To aid the patient in self-administration, companies like Enable Injections are developing training devices. In addition, Bluetooth connectivity options can assist the patient in steps required for administration, as well as prompt convenient reminders for date and time for administration.


“A platform technology that can be deployed across a wide range of drug products provides incredible value to the pharma company as they don’t have to invest in developing and commercialising several different delivery solutions.”

With Bluetooth connectivity built into an on-body infusor, caregivers and otherpeople involved in a patient’s care can remotely monitor a patient’s infusion. Real-time data can be transmitted in a low-energy signal and can often offer proof that the infusion was performed, as well as provide other meaningful data. With appropriate permissions given, digital data transmitted by Bluetooth connectivity can provide information to healthcare providers and payers – and could provide a means of confirming adherence.


Decreased healthcare deductibles could provide extra incentive for patients to perform their infusions at home via on-body infusors. By administering at home, patients can decrease their healthcare expenses and administration costs, as well as eliminate travel to and from a healthcare facility for infusions and the disruptions to normal life routines including school and work missed due to IV infusion.


Many patients experience a psychological burden of undergoing treatment involving any type of needle, including IV needles, autoinjector needles and prefilled syringes. An exposed needle any time during the administration can be an intimidating factor for many patients. With a well-designed on-body infusor, the patient does not need to be exposed to the needle at any time before, during or after the infusion, which may alleviate the psychological burden and enable them to adhere to treatment.

Patient Value

By reducing travel, the risk of acquiring an infection in a clinic and the cost of healthcare administration of IV therapeutics for many disease states, on-body infusors have the potential to provide value and improve quality of life for the patient.
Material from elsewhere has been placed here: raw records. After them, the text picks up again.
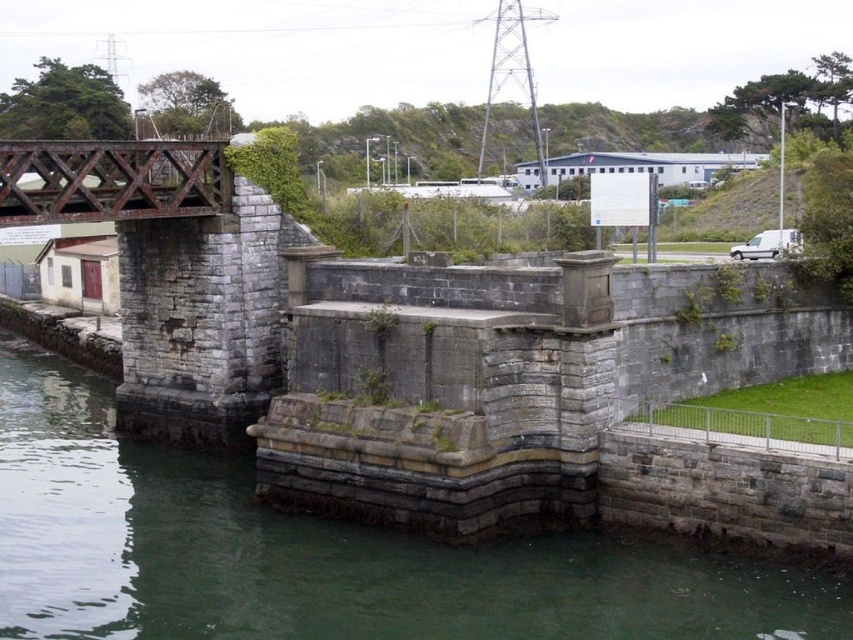
You are a painter who wants to paint both the gray stone wall at lower left and the rusty metal bridge at upper left. Which object should you focus on first if you want to paint the wider one?

The gray stone wall at lower left might be wider than the rusty metal bridge at upper left, so you should focus on painting the gray stone wall at lower left first.

You are standing on the gray stone wall at lower left and want to climb onto the rusty metal bridge at upper left. Is the height difference between them a concern?

The gray stone wall at lower left is not as tall as the rusty metal bridge at upper left, so the height difference may require careful climbing to reach the bridge safely.

You are standing at the center of the stone bridge and want to locate the gray stone wall at lower left. Based on the coordinate system where the bottom left corner is the origin, can you determine its position?

The gray stone wall at lower left is located at coordinate point (318, 554).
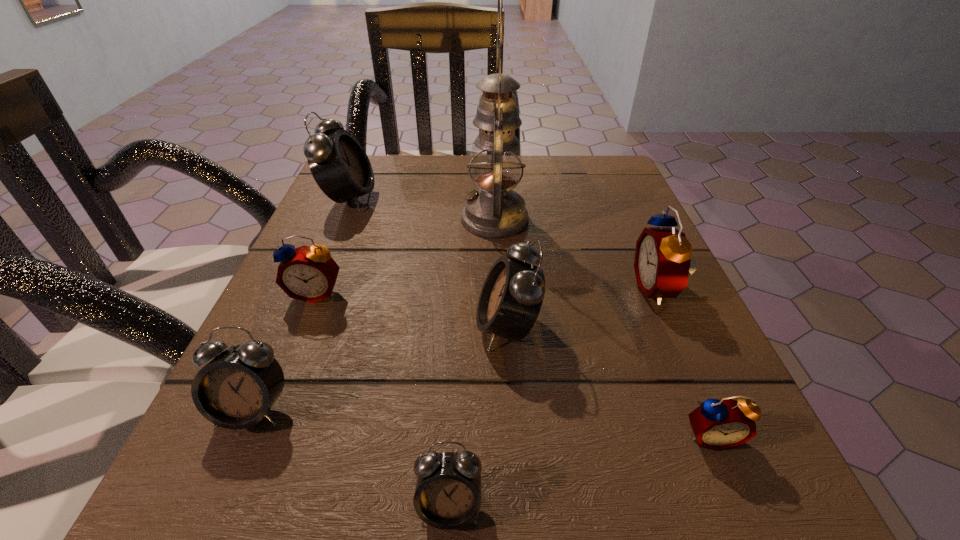
At what (x,y) coordinates should I click in order to perform the action: click on object that is the second nearest to the biggest red alarm clock. Please return your answer as a coordinate pair (x, y). This screenshot has height=540, width=960. Looking at the image, I should click on (495, 211).

At what (x,y) coordinates should I click in order to perform the action: click on object that can be found as the closest to the second farthest white alarm clock. Please return your answer as a coordinate pair (x, y). The height and width of the screenshot is (540, 960). Looking at the image, I should click on (495, 211).

What are the coordinates of `alarm clock that is the sixth nearest to the nearest alarm clock` in the screenshot? It's located at (340, 166).

What are the coordinates of `alarm clock identified as the fourth closest to the third nearest white alarm clock` in the screenshot? It's located at (309, 274).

Currently, delivery of large-volume biologic and small-molecule therapeutics is inconvenient, expensive and difficult. However, new technology developments with on-body infusors which can deliver large volumes safely and conveniently in the home can change the treatment paradigm and create an improved patient experience. Patients will benefit, and pharma companies will be able to differentiate products through a patient-preferred, on-body infusor platform.

Enable Injections is one such company developing and manufacturing large-volume on-body infusors, with the goal of moving patients out of the clinic, reducing the cost of healthcare and improving patient quality of life.


  1. Kamal R et al, “How much is health spending expected to grow?”. Peterson-Kaiser Health System Tracker, 2019.
  2. Schmidt B, “Home Infusion Therapy: Safety, Efficacy, and Cost-Savings”. PSQH, 2012.
  3. Beijer S, “Treatment adherence and patients’ acceptance of home infusions with adenosine 5’-triphosphate (ATP) in palliative home care”. Support Cancer Care, 2008, Vol 16(12), pp 1419-1424.
  4. “Subcutaneous Biologics, Technologies and Drug Delivery Systems 2018-2030 (2nd Edition)”. Research Report, Roots Analysis, 2018, pp 243.
  5. “Allowable Excess Volume and Labeled Vial Fill Size in Injectable Drug and Biological Products”. US FDA, 2015.
  6. Prescribing Information for Repatha (evolocumab) injection, Amgen. February 2019.